Coupled with the US administration’s vow to buy domestic oil to refill the strategic petroleum reserve at a price averaging $70, this has put a floor under oil futures prices. The news puts the energy sector – typically one of the most cyclical – in an unusually good position to weather a demand shortfall if a recession hits.
The regional natural gas and oil picture diverged starkly this year as Russia’s piped gas to Europe suffered disruptions – perhaps permanently. This has improved the outlook for seaborn LNG dramatically. However, physical limits and seasonal demand variation highlight the industry’s high volatility.
Prices of natural gas futures in Europe have plunged as German physical storage capacity has been reached and inventories can’t rise further over the short term. The previous surge in natural gas costs has been perhaps the single largest driver of weakness for gas-importing regional currencies to date. A lasting turnaround in energy shortages could be consistent with a bottoming in bearish growth expectations for Europe.
With that said, the actual path of winter weather and the surge in gas demand that comes with it leave markets vulnerable to setbacks and further price shocks. As discussed in the October Quadrant, we’re not ready to declare an end to the vulnerability of Europe’s energy supplies.
An alternative offered by a very simple technology
The strong pricing for fossil fuels highlights the improving economics of alternatives, one of our Unstoppable Trends – the improvements in a very simple technology – heat pumps – which may provide a way for Europe to win significant energy independence from Russia.
A heat pump – because it moves heat rather than creates it – is not limited to 100% efficiency. Current-generation heat pumps are around 300% efficient, meaning it takes one-third the energy to heat a home compared to one with a completely efficient combustion-based heater. But there are already prototypes for next generation heat pumps that are as high as 500% efficient.
Given that half of all energy goes toward creating heat, a completed transition to next-generation heat pumps would mean a 40% reduction in total energy use, all else being equal. This transition will take a long time because it requires replacing heating systems in every building in the world – which is exactly why it’s an unstoppable trend and not a short-term trading opportunity.

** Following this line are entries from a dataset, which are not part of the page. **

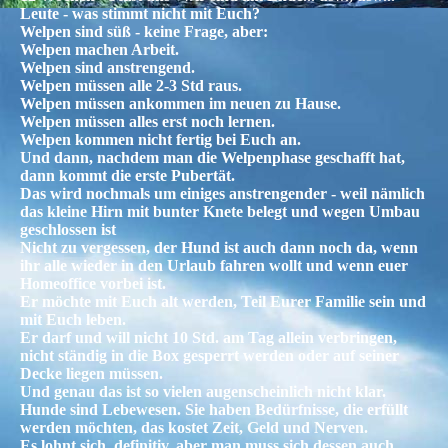
Leute - was stimmt nicht mit Euch?
Welpen sind süß - keine Frage, aber:
Welpen machen Arbeit.
Welpen sind anstrengend.
Welpen müssen alle 2-3 Std raus.
Welpen müssen ankommen im neuen zu Hause.
Welpen müssen alles erst noch lernen.
Welpen kommen nicht fertig bei Euch an.
Und dann, nachdem man die Welpenphase geschafft hat,
dann kommt die erste Pubertät.
Das wird nochmals um einiges anstrengender - weil nämlich
das kleine Hirn mit bunter Knete belegt und wegen Umbau
geschlossen ist
Nicht zu vergessen, der Hund ist auch dann noch da, wenn
ihr alle wieder in den Urlaub fahren wollt und wenn euer
Homeoffice vorbei ist.
Er möchte mit Euch alt werden, Teil Eurer Familie sein und
mit Euch leben.
Er darf und will nicht 10 Std. am Tag allein verbringen,
nicht ständig in die Box gesperrt werden oder auf seiner
Decke liegen müssen.
Und genau das ist so vielen augenscheinlich nicht klar.
Hunde sind Lebewesen. Sie haben Bedürfnisse, die erfüllt
werden möchten, das kostet Zeit, Geld und Nerven.
Es lohnt sich, definitiv, aber man muss sich dessen auch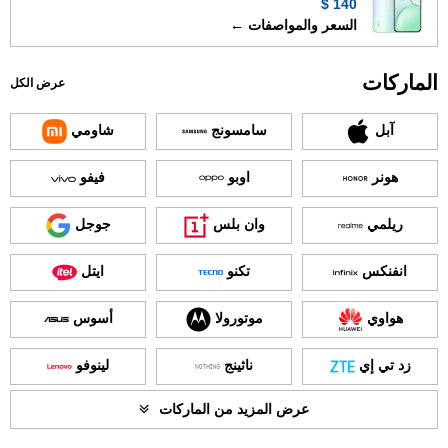
140 $
السعر والمواصفات ←
الماركات
عرض الكل
آبل
سامسونج
شاومي
هونر
اوبو
فيفو
ريلمي
وان بلس
جوجل
انفنكس
تكنو
ايتل
هواوي
موتورولا
أسوس
زد تي إي
ناثينج
لينوفو
عرض المزيد من الماركات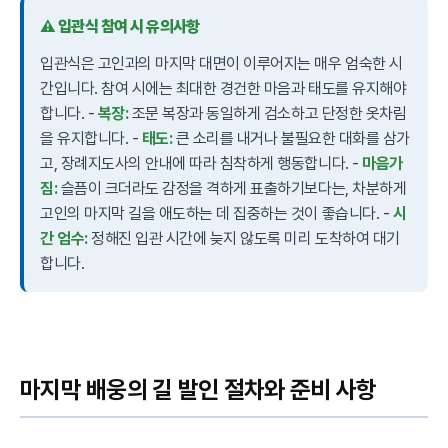
⚠️ 입관식 참여 시 유의사항
입관식은 고인과의 마지막 대면이 이루어지는 매우 엄숙한 시
간입니다. 참여 시에는 최대한 경건한 마음과 태도를 유지해야
합니다. -
복장:
조문 복장과 동일하게 검소하고 단정한 옷차림
을 유지합니다. -
태도:
큰 소리를 내거나 불필요한 대화를 삼가
고, 장례지도사의 안내에 따라 침착하게 행동합니다. -
마음가
짐:
슬픔이 크더라도 감정을 격하게 표출하기보다는, 차분하게
고인의 마지막 길을 애도하는 데 집중하는 것이 좋습니다. -
시
간 엄수:
정해진 입관 시간에 늦지 않도록 미리 도착하여 대기
합니다.
마지막 배웅의 길 발인 절차와 준비 사항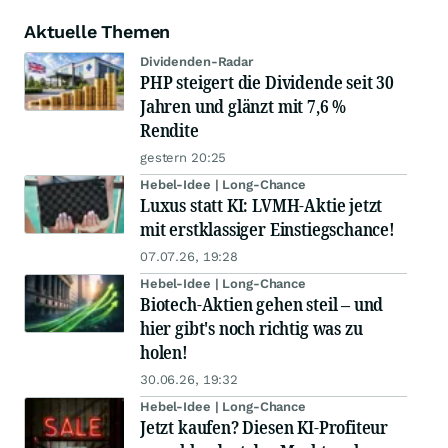
Aktuelle Themen
Dividenden-Radar
PHP steigert die Dividende seit 30
Jahren und glänzt mit 7,6 %
Rendite
gestern 20:25
Hebel-Idee | Long-Chance
Luxus statt KI: LVMH-Aktie jetzt
mit erstklassiger Einstiegschance!
07.07.26, 19:28
Hebel-Idee | Long-Chance
Biotech-Aktien gehen steil – und
hier gibt's noch richtig was zu
holen!
30.06.26, 19:32
Hebel-Idee | Long-Chance
Jetzt kaufen? Diesen KI-Profiteur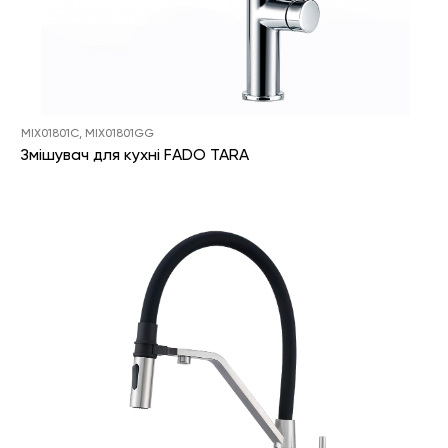
MIX01801C, MIX01801GG
Змішувач для кухні FADO TARA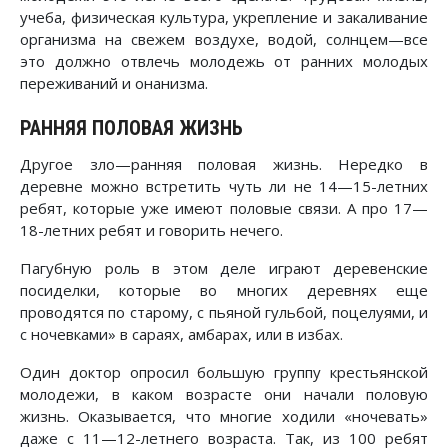
учеба, физическая культура, укрепление и закаливание
организма на свежем воздухе, водой, солнцем—все
это должно отвлечь молодежь от ранних молодых
переживаний и онанизма.
РАННЯЯ ПОЛОВАЯ ЖИЗНЬ
Другое зло—ранняя половая жизнь. Нередко в
деревне можно встретить чуть ли не 14—15-летних
ребят, которые уже имеют половые связи. А про 17—
18-летних ребят и говорить нечего.
Пагубную роль в этом деле играют деревенские
посиделки, которые во многих деревнях еще
проводятся по старому, с пьяной гульбой, поцелуями, и
с ночевками» в сараях, амбарах, или в избах.
Один доктор опросил большую группу крестьянской
молодежи, в каком возрасте они начали половую
жизнь. Оказывается, что многие ходили «ночевать»
даже с 11—12-летнего возраста. Так, из 100 ребят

But with governments around the world subsidizing heat pump installation and economics on the same side, the rate of adoption is increasing rapidly, albeit from a low starting level. We have seen other major transformations like this before, such as with LED light bulbs, which went from an expensive novelty to global staple.
Roughly half of all energy used globally is for heating. If home heating migrates to a new form of “electrification,” it will free up conventional energy supplies such as natural gas for industrial and agricultural uses. We see industrial firms that help make electrification a reality for consumers as secular winners in the years to come.